AWWT-portrait-Rivera-Sun

Rivera Sun

Writer, peace activist; b. 1982

“When fear is used to control us, love is how we rebel.”

Biography

Rivera Sun’s passion for her work as an author and an activist inspires others to become peacebuilders and changemakers. She writes about nonviolence, organizes protests and rallies that bring people together, and offers nationwide training for nonviolent movements. And she is just getting started. 

Sun claims that her first nonviolent action was picking potatoes on her family’s organic farm in northern Maine when she was a young teen, as this is when she became interested in joining the local food movement. Later Sun attended Bennington College on a writing scholarship and then ran her own dance company for seven years in California. In 2011, during Occupy Wall Street’s efforts to address inequality, Sun connected to the power of nonviolent action and became inspired to write fiction around this theme.

Knowing she wanted to write about nonviolent action, Sun researched and read about different moments in history when the power of people peacefully taking a stand generated positive change. She studied people like Mahatma Gandhi and Martin Luther King, Jr., and began to discover the depth and breadth of nonviolent movements. She also watched closely to see what her nieces and nephews were reading, and learned how to write compelling fiction about heroes who act with peace and love instead of violence. 

To date, Sun has published two series: the Dandelion Collection trilogy and the Ari Ara series, with two publications (of eight) in the Ari Ara series forthcoming. She has also written a book of published essays, a handbook about how to enable change through nonviolence, two books of poetry, and eight plays. Her published works include a variety of genres and are intended for readers of different ages, from middle grades to adulthood. The message they share is that humans are powerful, and that change is possible; the common thread is the idea that the heroes of our time are the ones who stand up for social change. As Sun says, “If our children and our communities are to be trained for the world that is emerging, then we must put the tools of peace and active nonviolence in their hands, hearts, minds, dreams, and stories.”

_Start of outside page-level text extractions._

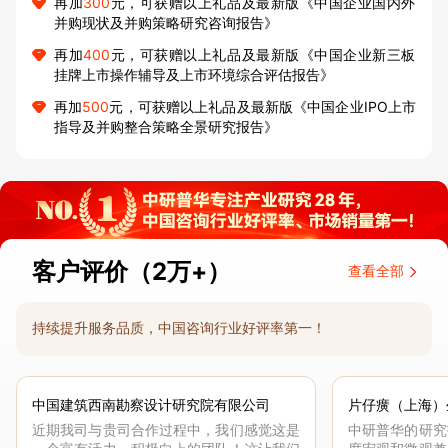
再加
300
元，可获赠以上礼品及最新版《中国企业国内外
并购现状及并购策略研究咨询报告》
再加
400
元，可获赠以上礼品及最新版《中国企业新三板
挂牌上市操作辅导及上市环境综合评估报告》
再加
500
元，可获赠以上礼品及最新版《中国企业IPO上市
指导及并购整合策略全景研究报告》
客户评价（2万+）
查看全部
持续提升服务品质，中国咨询行业好评率第一！
中国建筑西南勘察设计研究院有限公司
片仔癀（上海）
近期我司与贵司合作过程中，我们感觉这是
中研普华的研究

In The Dandelion Insurrection, the first book in a trilogy about a nonviolent revolution in the United States, Sun writes, “when fear is used to control us, love is how we rebel.” Often, people think courage is the natural response to fear, but Sun believes that love is the essential ingredient that shifts fear toward courage. “If we dig into love, we find something lasting, something we can use powerfully,” she says. 

Love, passion, and peace guide Sun’s other forms of activism, as well. Years ago, she joined Campaign Nonviolence, a project of Pace e Bene (Peace and All Good) Nonviolence Service. This organization mobilizes approximately five thousand events each year across the country to promote peace, economic equality, racial justice, and environmental healing. Sun is also the editor and founder of Nonviolence News, a thoughtfully curated newsletter that brings thirty-to-fifty stories about nonviolent action happening around the world to readers each week. Through Nonviolence News, Sun’s goal is to show people that “it’s not just Gandhi, and it’s not just King. There are so many people who are enacting change in nonviolent ways all around the world.”

Looking at the world we live in today, Sun recognizes that we are up against steep odds. If there is any hope for humanity, she says, “it will be found in each of us saying, ‘I am no longer willing to do nothing.’ The more we can popularize the effectiveness of nonviolent direct action, the more people will use it.” Through her novels and her other activist work, Sun endeavors to empower the kind of heroes who are rooted in justice, armed with nonviolence, and practicing peace instead of war. Given the number of crises we currently face as a nation and as a global society, from climate-related catastrophes to gun violence to racial inequality and more, Sun believes we need all hands on deck and that we need to continue to mobilize people to act. ”If we didn’t live in the time we are living in, who knows what I would be writing?” Sun says. “But I feel like, as an author, I need to listen and respond to what I see.” As she points out in her novel Steam Drills, “There can be no more life as usual. We have to live a life unusual . . . and get ready for the adventure of a lifetime.”